Veio a Lei Aldir Blanc de caráter emergencial, e no município de Mossoró, como em grande parte dos municípios do estado nos deparamos com muitas irregularidades, denunciamos, recebemos processo na justiça, nos desgastamos mas ganhamos o processo e assim a vida seguiu e felizmente ainda estamos vivos. No governo do estado, a Lei Aldir Blanc, tirando uma coisinha ou outra, considero que foi muito boa, feita de forma sensível, pela Fundação José Augusto. O apoio chegou a muita gente, principalmente por conta da divisão feita por regiões: região de Natal, região Assu/Mossoró, a de Apodi, a de Pau dos Ferros e por aí foi.
Passados esses anos nos encontramos no final de 2023 e por conta daquele desastre do governo federal passado, ainda estamos aqui a receber uma lei de caráter emergencial (agora chamada de Paulo Gustavo), que há quase dois anos se arrasta. Desta feita tudo se inverteu: a Prefeitura de Mossoró lançou editais da Lei Paulo Gustavo com uma atenção às pessoas menos favorecidas, diminuiu o valor dos prêmios para que mais trabalhadore(a)s tenham acesso, houve um cuidado para que a zona rural fosse atendida, e isso por conta do enfrentamento da Cooperativa de Cultura Potiguar, da qual faço parte, combinada a um secretário, Senhor Igor Ferradaes, que saiu do plano da conversa e se preocupou em colocar em prática os pedidos do setor cultural, principalmente da Cooperativa da qual faço parte, que se constitui num dos poucos instrumentos preocupados com a cultura de forma coletiva, além do próprio umbigo. Mesmo estando em uma gestão na qual não acredito (no prefeito Allyson Bezerra), o secretário de Mossoró merece esse reconhecimento, pela sensibilidade que teve em conduzir este processo. Já do lado do Governo do Estado, gerou muita expectativa, pelo valor dos recursos, pela quantidade de conversa (só com a Cooperativa da qual faço parte foram mais de quatro horas de reunião), pela demora na produção dos editais, pelas postagens nas redes sociais, pelo lançamento… mas a verdade é que os editais não foram cuidadosos, faltou sensibilidade, faltou experiência, faltou conhecimento do nosso estado, faltou respeitar os editais que já tinham no histórico da própria Fundação, levar em consideração o que os antigos companheiros fizeram, que inclusive eram da própria gestão do PT, então por que não aproveitar o que havia de legal por lá?

## DADOS FORNECIDOS
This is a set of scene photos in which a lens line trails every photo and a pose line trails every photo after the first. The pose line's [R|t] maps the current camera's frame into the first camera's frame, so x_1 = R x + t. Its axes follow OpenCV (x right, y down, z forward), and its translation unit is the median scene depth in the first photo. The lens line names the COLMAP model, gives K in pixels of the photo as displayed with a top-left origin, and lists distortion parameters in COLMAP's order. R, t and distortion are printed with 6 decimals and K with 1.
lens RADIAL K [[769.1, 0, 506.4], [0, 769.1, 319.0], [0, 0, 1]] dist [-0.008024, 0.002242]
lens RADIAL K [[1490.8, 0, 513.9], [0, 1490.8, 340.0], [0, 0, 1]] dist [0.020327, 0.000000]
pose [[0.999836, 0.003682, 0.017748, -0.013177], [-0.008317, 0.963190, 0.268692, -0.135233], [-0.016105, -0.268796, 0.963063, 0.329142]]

## ORDEM DE TRABALHO
Reescreva o texto sobre a Lei Aldir Blanc em tudo o que vai de "Veio a Lei Aldir" até "por aí foi.", substituindo "muito boa" por "excelente".

## RESOLUÇÃO DO EXERCÍCIO
Veio a Lei Aldir Blanc de caráter emergencial, e no município de Mossoró, como em grande parte dos municípios do estado nos deparamos com muitas irregularidades, denunciamos, recebemos processo na justiça, nos desgastamos mas ganhamos o processo e assim a vida seguiu e felizmente ainda estamos vivos. No governo do estado, a Lei Aldir Blanc, tirando uma coisinha ou outra, considero que foi excelente, feita de forma sensível, pela Fundação José Augusto. O apoio chegou a muita gente, principalmente por conta da divisão feita por regiões: região de Natal, região Assu/Mossoró, a de Apodi, a de Pau dos Ferros e por aí foi.